Fancy cosying up to Kate Moss and Anna Wintour in the front row at your favourite label’s runway show? No problem. Balenciaga broadcast its autumn/winter 2016 show in virtual reality, meaning anyone with a headset could take a seat. And brands such as Topshop, Hussein Chalayan and Rebecca Minkoff have all done the same.

Chalyan told Dazed magazine last year, “I’m excited about VR because it gives the viewer an experience removed from both space and time.” Dior has taken it a step further and launched its own VR headset, Dior Eyes.

 Journalism & empathy

 Virtual reality is potentially the ultimate empathy machine. The United Nations partnered with production company Here Be Dragons to create a VR film, Clouds Over Sidra, telling the story of a 12-year-old girl living in a Syrian refugee camp.

The UN’s first VR film, it proved very successful when shown in March 2015 at a high-level donor meeting in Kuwait, helping to raise US$3.8 billion in aid. “These films can help donors understand the everyday reality of ordinary people caught in the middle of conflict and can help form policies and raise funding,” Here Be Dragons co-founder Patrick Milling Smith told the Guardian.

_ _ _ _

● **TASKS TO CARRY OUT**:
a) Rewrite the part of the virtual reality passage that opens with the words "Journalism & empathy" and closes with "told the Guardian.", changing "VR film" to "virtual reality film" each time it appears.
b) Write what comes next in the virtual reality passage, picking up after its final sentence.

● **ENTRIES SUPPLIED**:
_ _ _ _

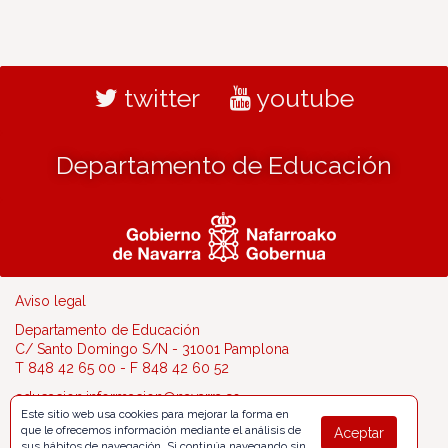
twitter
youtube
Departamento de Educación
Aviso legal
Departamento de Educación
C/ Santo Domingo S/N - 31001 Pamplona
T 848 42 65 00 - F 848 42 60 52
educacion.informacion@navarra.es
Este sitio web usa cookies para mejorar la forma en
que le ofrecemos información mediante el análisis de
Aceptar
sus hábitos de navegación. Si continúa navegando sin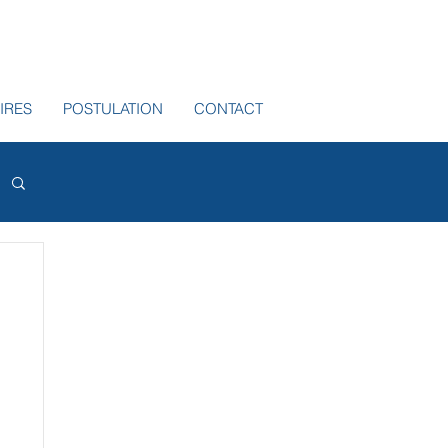
IRES
POSTULATION
CONTACT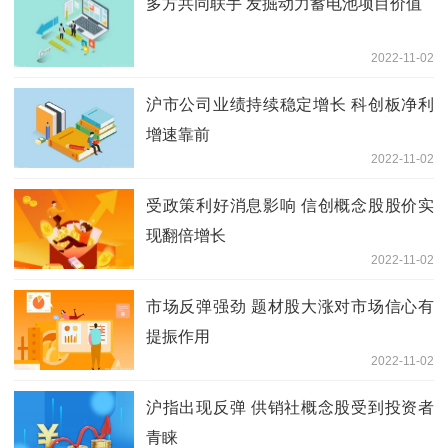
多方共同联手 发掘动力蓄电池项目价值
2022-11-02
沪市公司业绩持续稳定增长 科创板净利
增速靠前
2022-11-02
受政策利好消息影响 信创概念股股价实
现翻倍增长
2022-11-02
市场反弹强劲 题材股大涨对市场信心有
提振作用
2022-11-02
沪指出现反弹 供销社概念股受到投资者
青睐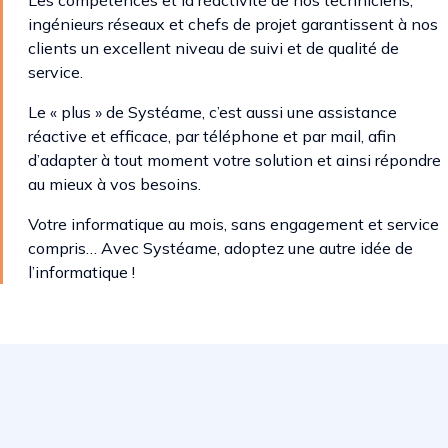
Les compétences et la réactivité de nos techniciens,
ingénieurs réseaux et chefs de projet garantissent à nos
clients un excellent niveau de suivi et de qualité de
service.
Le « plus » de Systéame, c’est aussi une assistance
réactive et efficace, par téléphone et par mail, afin
d’adapter à tout moment votre solution et ainsi répondre
au mieux à vos besoins.
Votre informatique au mois, sans engagement et service
compris… Avec Systéame, adoptez une autre idée de
l’informatique !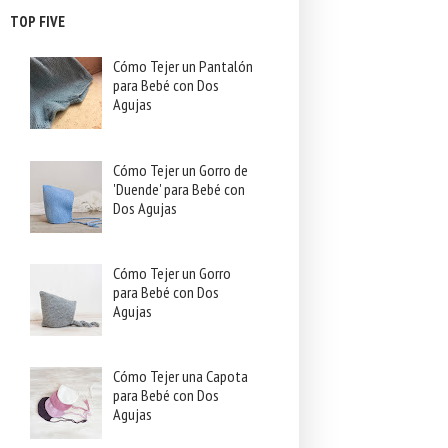
TOP FIVE
Cómo Tejer un Pantalón
para Bebé con Dos
Agujas
Cómo Tejer un Gorro de
'Duende' para Bebé con
Dos Agujas
Cómo Tejer un Gorro
para Bebé con Dos
Agujas
Cómo Tejer una Capota
para Bebé con Dos
Agujas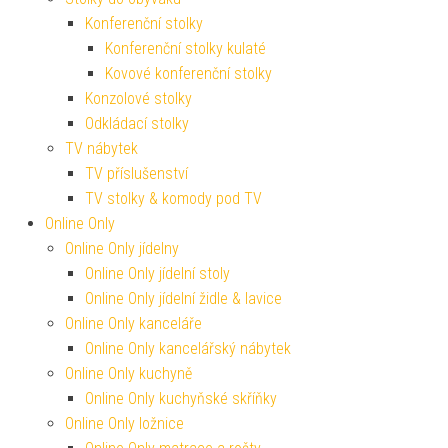
Konferenční stolky
Konferenční stolky kulaté
Kovové konferenční stolky
Konzolové stolky
Odkládací stolky
TV nábytek
TV příslušenství
TV stolky & komody pod TV
Online Only
Online Only jídelny
Online Only jídelní stoly
Online Only jídelní židle & lavice
Online Only kanceláře
Online Only kancelářský nábytek
Online Only kuchyně
Online Only kuchyňské skříňky
Online Only ložnice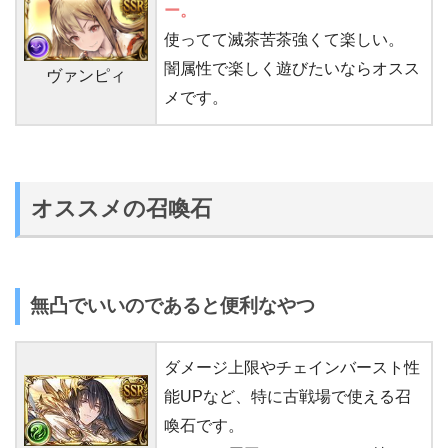
ー。
使ってて滅茶苦茶強くて楽しい。
闇属性で楽しく遊びたいならオスス
ヴァンピィ
メです。
オススメの召喚石
無凸でいいのであると便利なやつ
ダメージ上限やチェインバースト性
能UPなど、特に古戦場で使える召
喚石です。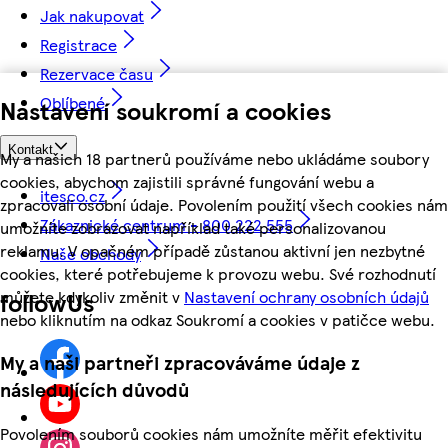
Jak nakupovat
Registrace
Rezervace času
Oblíbené
Nastavení soukromí a cookies
Kontakt
My a našich 18 partnerů používáme nebo ukládáme soubory
cookies, abychom zajistili správné fungování webu a
itesco.cz
zpracovali osobní údaje. Povolením použití všech cookies nám
Zákaznické centrum - 800 222 555
umožníte zobrazovat například také personalizovanou
reklamu. V opačném případě zůstanou aktivní jen nezbytné
Naše obchody
cookies, které potřebujeme k provozu webu. Své rozhodnutí
můžete kdykoliv změnit v
Nastavení ochrany osobních údajů
followUs
nebo kliknutím na odkaz Soukromí a cookies v patičce webu.
My a naši partneři zpracováváme údaje z
následujících důvodů
Povolením souborů cookies nám umožníte měřit efektivitu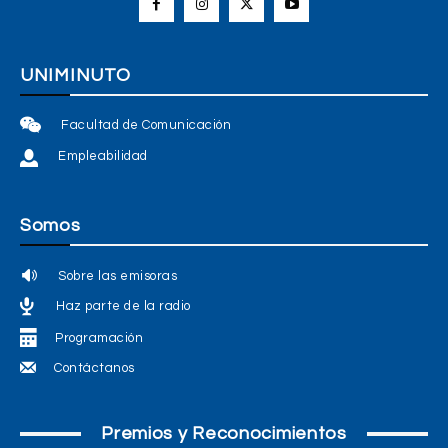
UNIMINUTO
Facultad de Comunicación
Empleabilidad
Somos
Sobre las emisoras
Haz parte de la radio
Programación
Contáctanos
Premios y Reconocimientos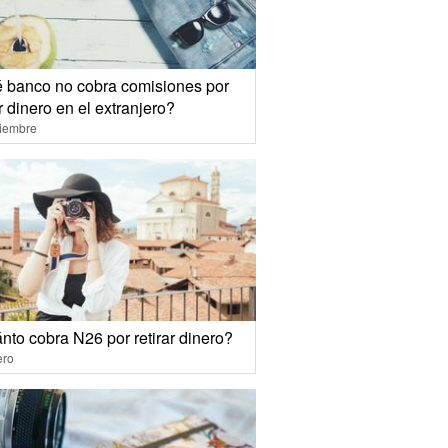
 banco no cobra comisiones por
 dinero en el extranjero?
ciembre
nto cobra N26 por retirar dinero?
ero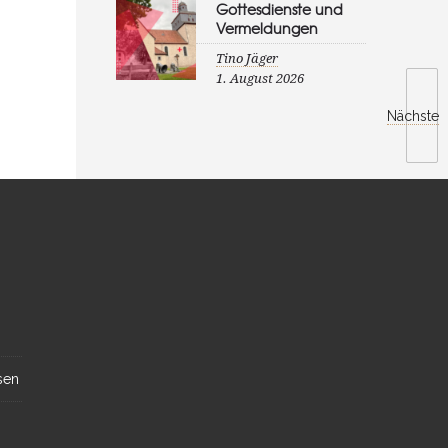
Gottesdienste und
Vermeldungen
Tino Jäger
1. August 2026
Nächste
sen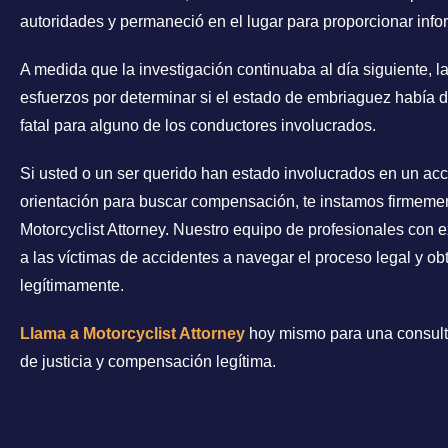
autoridades y permaneció en el lugar para proporcionar info
A medida que la investigación continuaba al día siguiente, l
esfuerzos por determinar si el estado de embriaguez había
fatal para alguno de los conductores involucrados.
Si usted o un ser querido han estado involucrados en un ac
orientación para buscar compensación, te instamos firmeme
Motorcyclist Attorney. Nuestro equipo de profesionales con
a las víctimas de accidentes a navegar el proceso legal y 
legítimamente.
Llama a Motorcyclist Attorney
hoy mismo para una consult
de justicia y compensación legítima.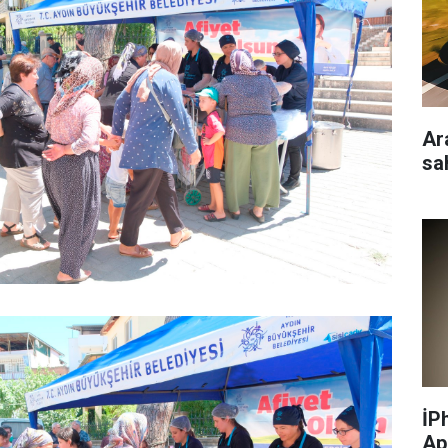
Ar
sa
İP
Ap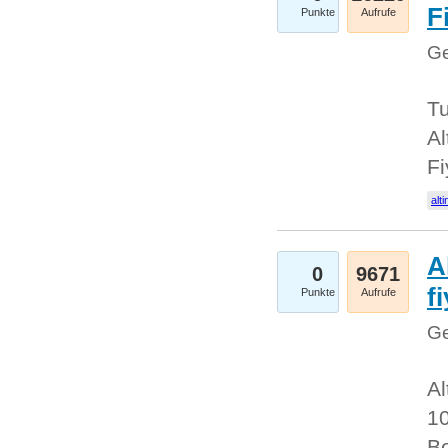
Fi
Punkte
Aufrufe
Ge
Tu
Al
Fi
alti
A
0
9671
f
Punkte
Aufrufe
Ge
Al
10
Be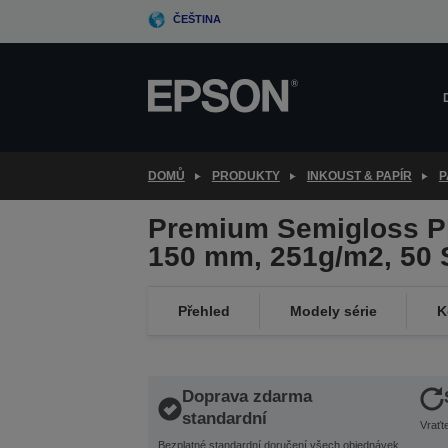
Skip
ČEŠTINA
to
main
content
DOMŮ
PRODUKTY
INKOUST & PAPÍR
P
Premium Semigloss Ph
150 mm, 251g/m2, 50 
Přehled
Modely série
K
Doprava zdarma
standardní
Vraťt
Bezplatné standardní doručení všech objednávek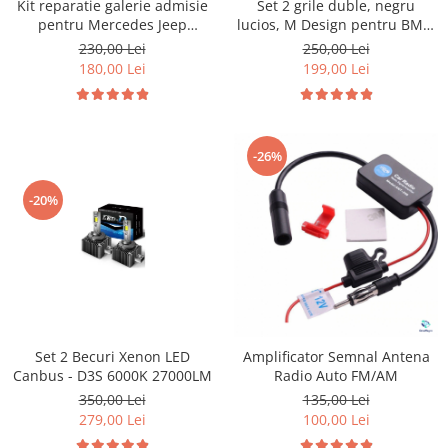
Set 2 grile duble, negru
Kit reparatie galerie admisie
lucios, M Design pentru BMW
pentru Mercedes Jeep
E81 E87 Facelift
Chrysler
250,00 Lei
230,00 Lei
199,00 Lei
180,00 Lei
-26%
-20%
Set 2 Becuri Xenon LED
Amplificator Semnal Antena
Canbus - D3S 6000K 27000LM
Radio Auto FM/AM
350,00 Lei
135,00 Lei
279,00 Lei
100,00 Lei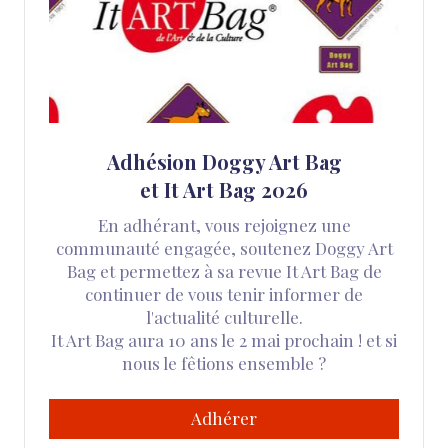
Adhésion Doggy Art Bag
et It Art Bag 2026
En adhérant, vous rejoignez une
communauté engagée, soutenez Doggy Art
Bag et permettez à sa revue It Art Bag de
continuer de vous tenir informer de
l'actualité culturelle.
It Art Bag aura 10 ans le 2 mai prochain ! et si
nous le fêtions ensemble ?
Adhérer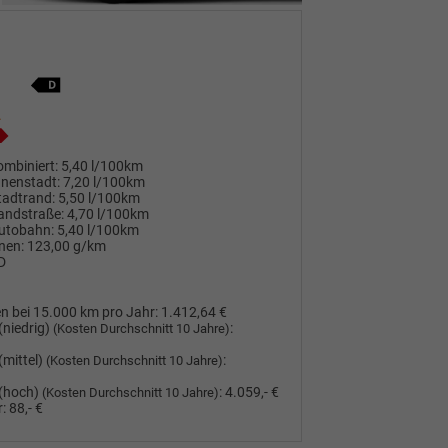
mbiniert:
5,40 l/100km
nnenstadt:
7,20 l/100km
tadtrand:
5,50 l/100km
andstraße:
4,70 l/100km
utobahn:
5,40 l/100km
nen:
123,00 g/km
D
n bei 15.000 km pro Jahr:
1.412,64 €
(niedrig)
:
(Kosten Durchschnitt 10 Jahre)
(mittel)
:
(Kosten Durchschnitt 10 Jahre)
(hoch)
:
4.059,- €
(Kosten Durchschnitt 10 Jahre)
:
88,- €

_ _ _ _

● **TASK ANSWERS**:
a)
Journalism & empathy

 Virtual reality is potentially the ultimate empathy machine. The United Nations partnered with production company Here Be Dragons to create a virtual reality film, Clouds Over Sidra, telling the story of a 12-year-old girl living in a Syrian refugee camp.

The UN’s first virtual reality film, it proved very successful when shown in March 2015 at a high-level donor meeting in Kuwait, helping to raise US$3.8 billion in aid. “These films can help donors understand the everyday reality of ordinary people caught in the middle of conflict and can help form policies and raise funding,” Here Be Dragons co-founder Patrick Milling Smith told the Guardian.

b)
Journalists and media companies are also embracing the technology. The New York Times put its toe in the water in November 2015, shipping Google Cardboard headsets to subscribers for viewing the newspaper’s award-winning VR film about refugee children in Syria, The Displaced.

Now the paper has a NYT VR app and is collaborating with Samsung, which provides Gear 360 cameras and equipment to Times journalists around the world, to deliver 360-degree videos as part of its news service.